Die laufenden GATS-Verhandlungen rufen es in Erinnerung: Liberalisierung nutzt den Reichen.
Wer für ‚fair trade‘ mit Entwicklungsländern ist, kann nicht gegen das GATS sein“, sagt Wirtschaftsminister Martin Bartenstein, dessen Haus in Österreich für GATS zuständig ist.
Aus entwicklungspolitischer Sicht ist dem heftigst zu widersprechen. Auch dann, wenn wir davon ausgehen, dass Bartenstein mit „fair trade“ nicht den fairen Handel (ökologische und soziale Mindeststandards und faire Produzentenpreise für Entwicklungsländer) gemeint hat, sondern „faire“ Handelsbedingungen allgemein.
GATS, das Allgemeine Abkommen über den Handel mit Dienstleistungen (General Agreement on Trade in Services) der Welthandelsorganisation WTO wird seit Anfang 2000 neu verhandelt. Es geht dabei um eine Marktöffnung für über 150 Dienstleistungen in den derzeit 145 WTO-Mitgliedsstaaten: vom Bankwesen über Post- und Telekommunikation bis zu Daseinsvorsorge, Bildung und Gesundheitswesen. Aus umwelt- oder sozialpolitischer Sicht sinnvolle nationale Gesetze mutieren gemäß GATS zu Handelshemmnissen. Nicht Entwicklungsländer, sondern die Industrieländer sind die großen Exporteure von Dienstleistungen. Bezeichnend dafür ist, dass nur 16 Schwellenländer und nur eines der ärmsten Länder (Mali) Forderungen im Rahmen des GATS gestellt haben.
Beim GATS geht es darum, Märkte zu erschließen, und nicht darum, die leistbare Versorgung mit Dienstleistungen für möglichst alle Menschen sicherzustellen. Menschenrechte wie sauberes Trinkwasser, Bildung oder Gesundheitsversorgung werden zur Handelsware.
Die EU mit ihren in zähem Ringen aufgebauten Wohlfahrtsstaaten spielt ein doppeltes Spiel. Sie hat zum Beispiel 72 Länder aufgefordert, ihre Wasserversorgung zu liberalisieren. Doch sie selbst bietet die Bereiche Wasser, Bildung, Gesundheit und audiovisuelle Medien nicht zur Liberalisierung an – was auch als Erfolg der breiten Protestfront im Rahmen der „Stopp GATS“-Kampagnen zu werten ist (siehe SWM 1-2/2003 S. 44 und 3/2003 S. 9). Die Zivilgesellschaft hat sich Gehör verschafft in einem Bereich, in dem bislang die Regierungen in intransparenter Weise hauptsächlich die Kapitalinteressen bedient haben.

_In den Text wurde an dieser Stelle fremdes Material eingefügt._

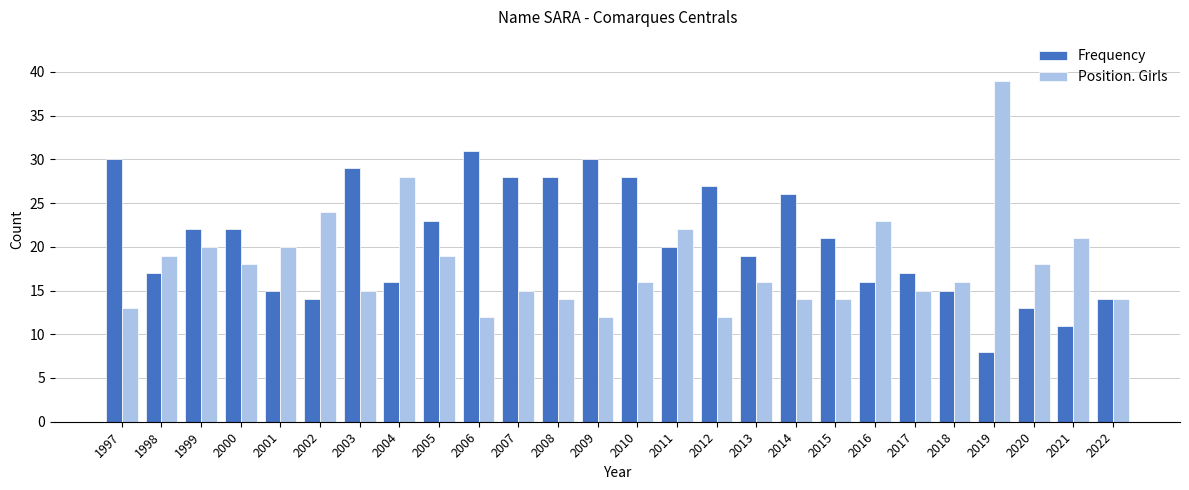

What is the sum of all Frequency values?

540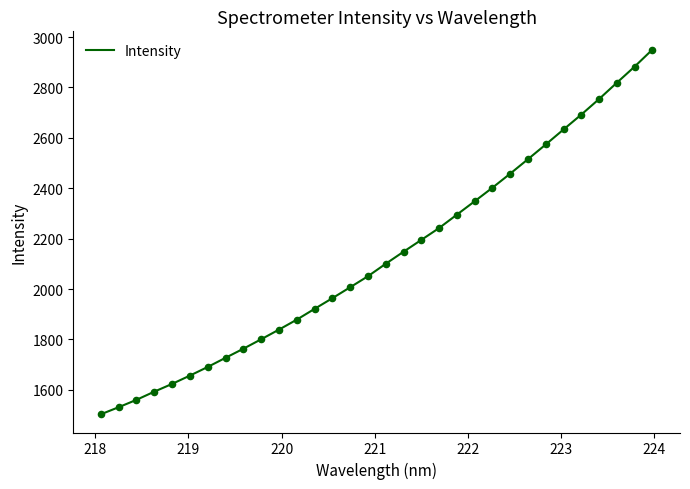

What is the maximum value shown in the chart?

2950.3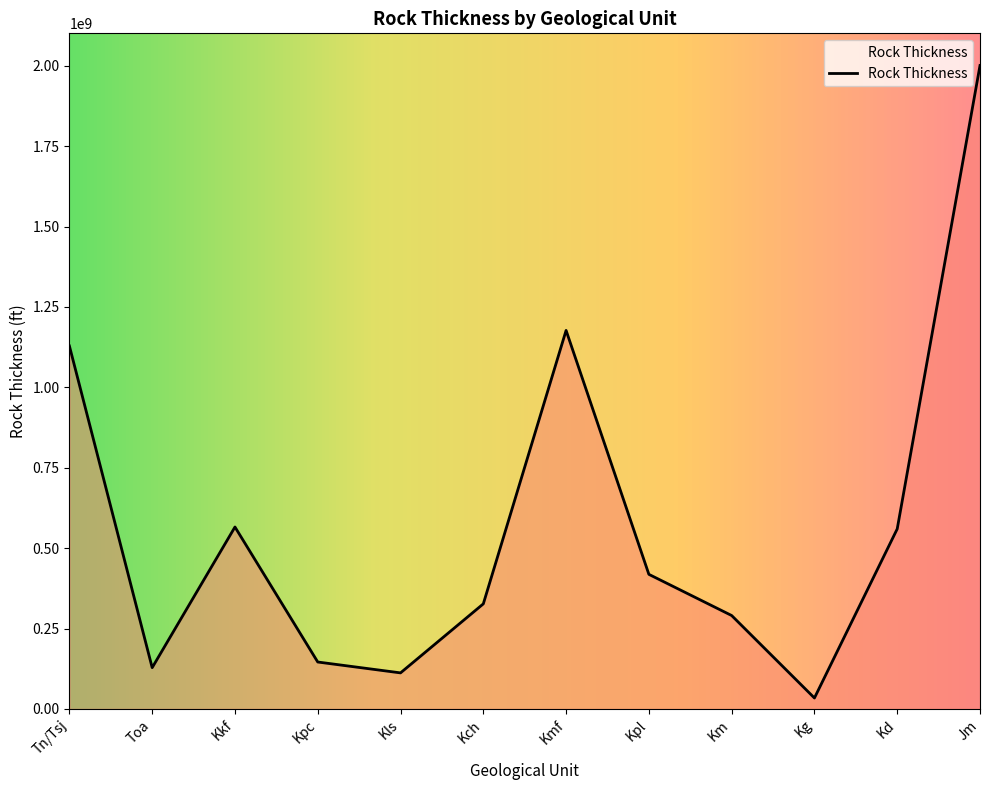

At which label does the data first exceed 418492810?

Tn/Tsj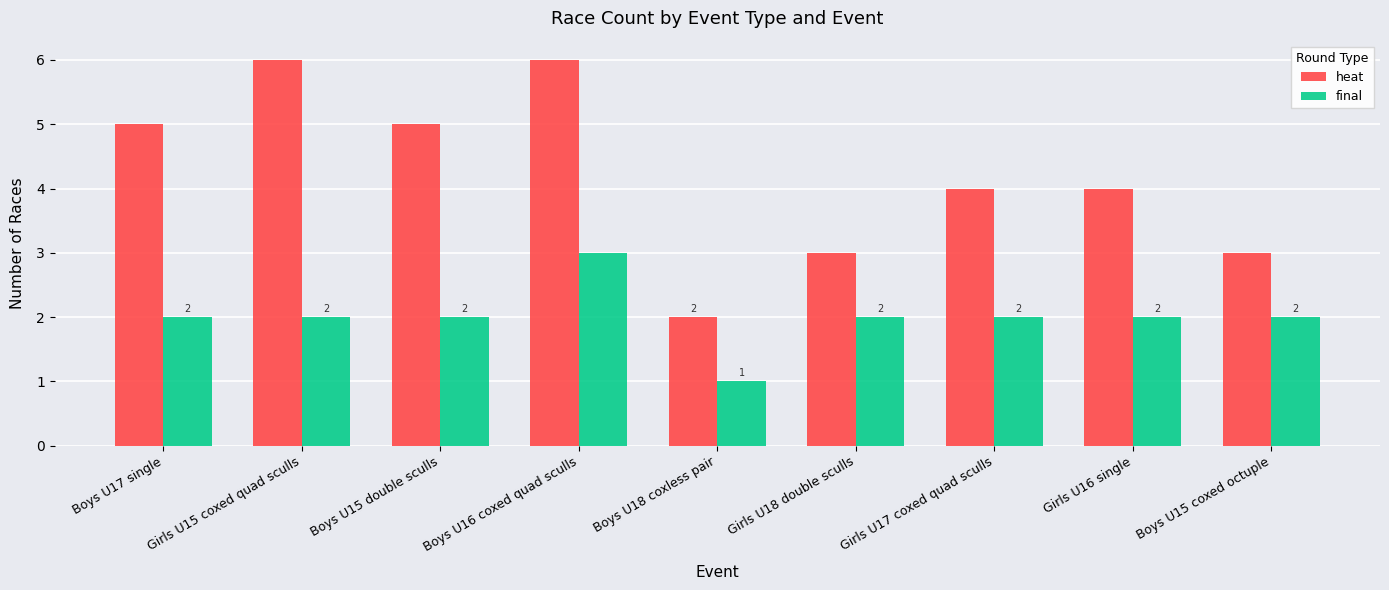

Reading right to left, transcribe all the data shown in this chart.

heat: 3	4	4	3	2	6	5	6	5
final: 2	2	2	2	1	3	2	2	2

Gewinner von GATS sind die Konzerne der Industrieländer. GATS – wie die WTO insgesamt – bildet die realen wirtschaftlichen Machtverhältnisse lediglich ab. Daher geht die Hauptforderung der Entwicklungsländer in der derzeitigen „Entwicklungsrunde“ der WTO dahin, ihre Stellung in der Weltwirtschaft insgesamt zu verbessern.
Wer für „fair trade“ mit den Entwicklungsländern ist, muss für einen Stopp der Liberalisierungen eintreten, bis die Auswirkungen bisher erfolgter Liberalisierungsschritte auf die Entwicklungsländer evaluiert sind.
Und er muss auch für eine Reform der WTO eintreten, weg von einer „Oligarchie der Reichen“ hin zu einer demokratischen globalen Regulierungsinstanz, im Rahmen derer sich alle Mitglieder an den Diskussionen beteiligen können und ökonomische, ökologische und soziale Fragestellungen an einem Ort diskutiert werden.